What happens with me is that a higher blood sugar means a lower ketone reading and vice versa. My highest blood sugar/lowest ketones are in the morning, lowest blood sugar/highest ketones in the evening.

But I’ve been doing this 7+ years, so not everyone will get the same results. I used to get 1-3 mmol/l ketones in the morning. Now, never. Even fasting 4.5 days barely gets my ketones up in the morning.


(Bacon is a many-splendoured thing) #6

Diabetes.co.uk gives the following table:

Target Levels by Type Upon waking Before meals (pre-prandial) At least 90 minutes after meals (post-prandial)
Non-diabetic* 4.0 to 5.9 mmol/L under 7.8 mmol/L
Type 2 diabetes 4 to 7 mmol/L under 8.5 mmol/L
Type 1 diabetes 5 to 7 mmol/L 4 to 7 mmol/L 5 to 9 mmol/L
Children w/ type 1 diabetes 4 to 7 mmol/L 4 to 7 mmol/L 5 to 9 mmol/L

*The non-diabetic figures are provided for information but are not part of NICE guidelines.

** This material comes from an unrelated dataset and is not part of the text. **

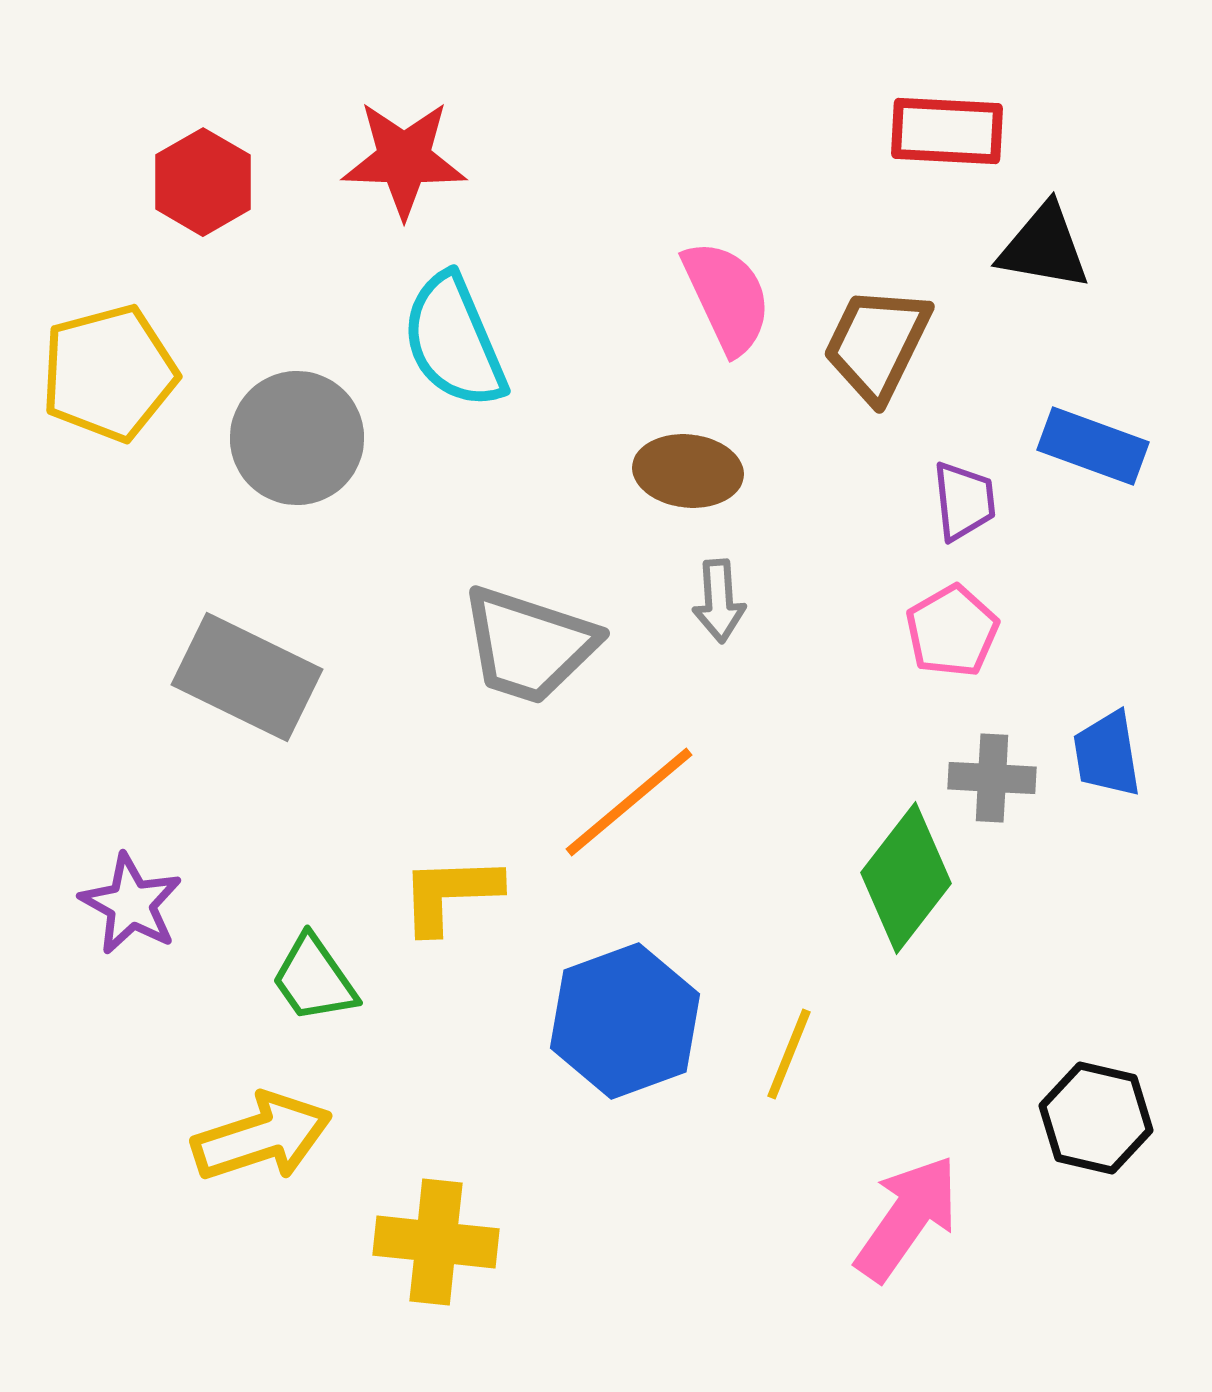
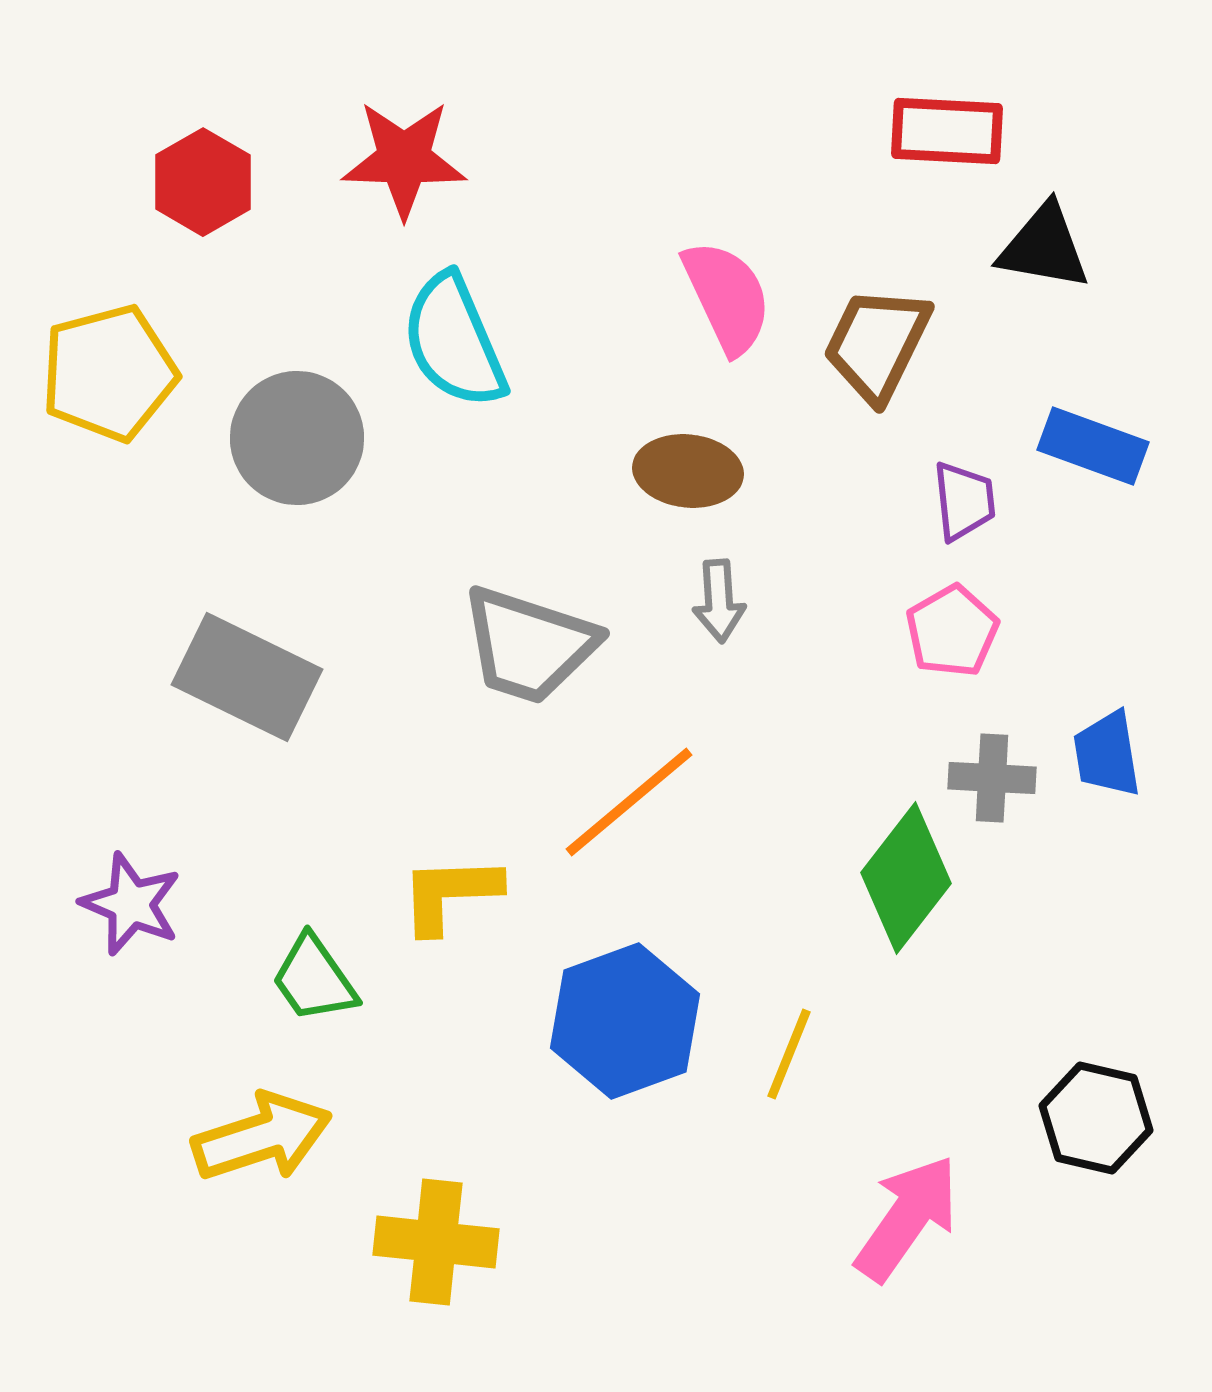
purple star: rotated 6 degrees counterclockwise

So the readings you are getting appear to be well within the proper range for pre-prandial serum glucose.


(bulkbiker) #7

Those are blood ketone readings for nutritional ketosis not blood sugar readings.
If your blood sugars were 0.5 mmol/l you’d be almost dead.


(Michael - When reality fails to meet expectations, the problem is not reality.) #8

Short answer: no.

Longer answer: Keto is a metabolic normalization process. As I discovered during my own continuous glucose monitor experiment, and others have as well, keto leads to glucose remaining in the normal, healthy range. As pointed out by @MarkGossage directly above very low glucose is not healthy.


(Bacon is a many-splendoured thing) #9

George Cahill showed, however, that what constitutes “very low glucose” may be lower than previously thought. His famous experiment using a hyperinsulinaemic euglycaemic clamp on research subjects, whose ketones were elevated from several days of fasting, showed that under such conditions serum glucose can be driven to levels low enough to normally be associated with hypoglycaemic coma or even death, yet without ill effect. As Dr. Phinney has remarked, the study participants were fine; it was the researchers who were having palpitations.

It must be stated that even the researchers realised, afterward, what a foolhardy and unethical thing it had been to do, but the results are nevertheless highly illuminating.


(Bob M) #10

I was listening to one podcast where there was a husband and wife fasting for a week. They were using Free Style Libre CGMs, and they simply said “low”. By pin-prick monitors, they got results in the 30s.

But I think for normal people eating “normally”, even low carb, 30 is low. And of course if you have any symptoms (shaky, feel bad, etc.), that’s a warning sign.

When I was in the low 60s, I felt fine. And when they were in the low 30s, they felt fine.


(Bacon is a many-splendoured thing) #11

Whether or not you feel okay, is the key. If the only reason you know your blood sugar is low is because you measured it, then you are probably fine.


#12

If I’m converting right those numbers are fine dude.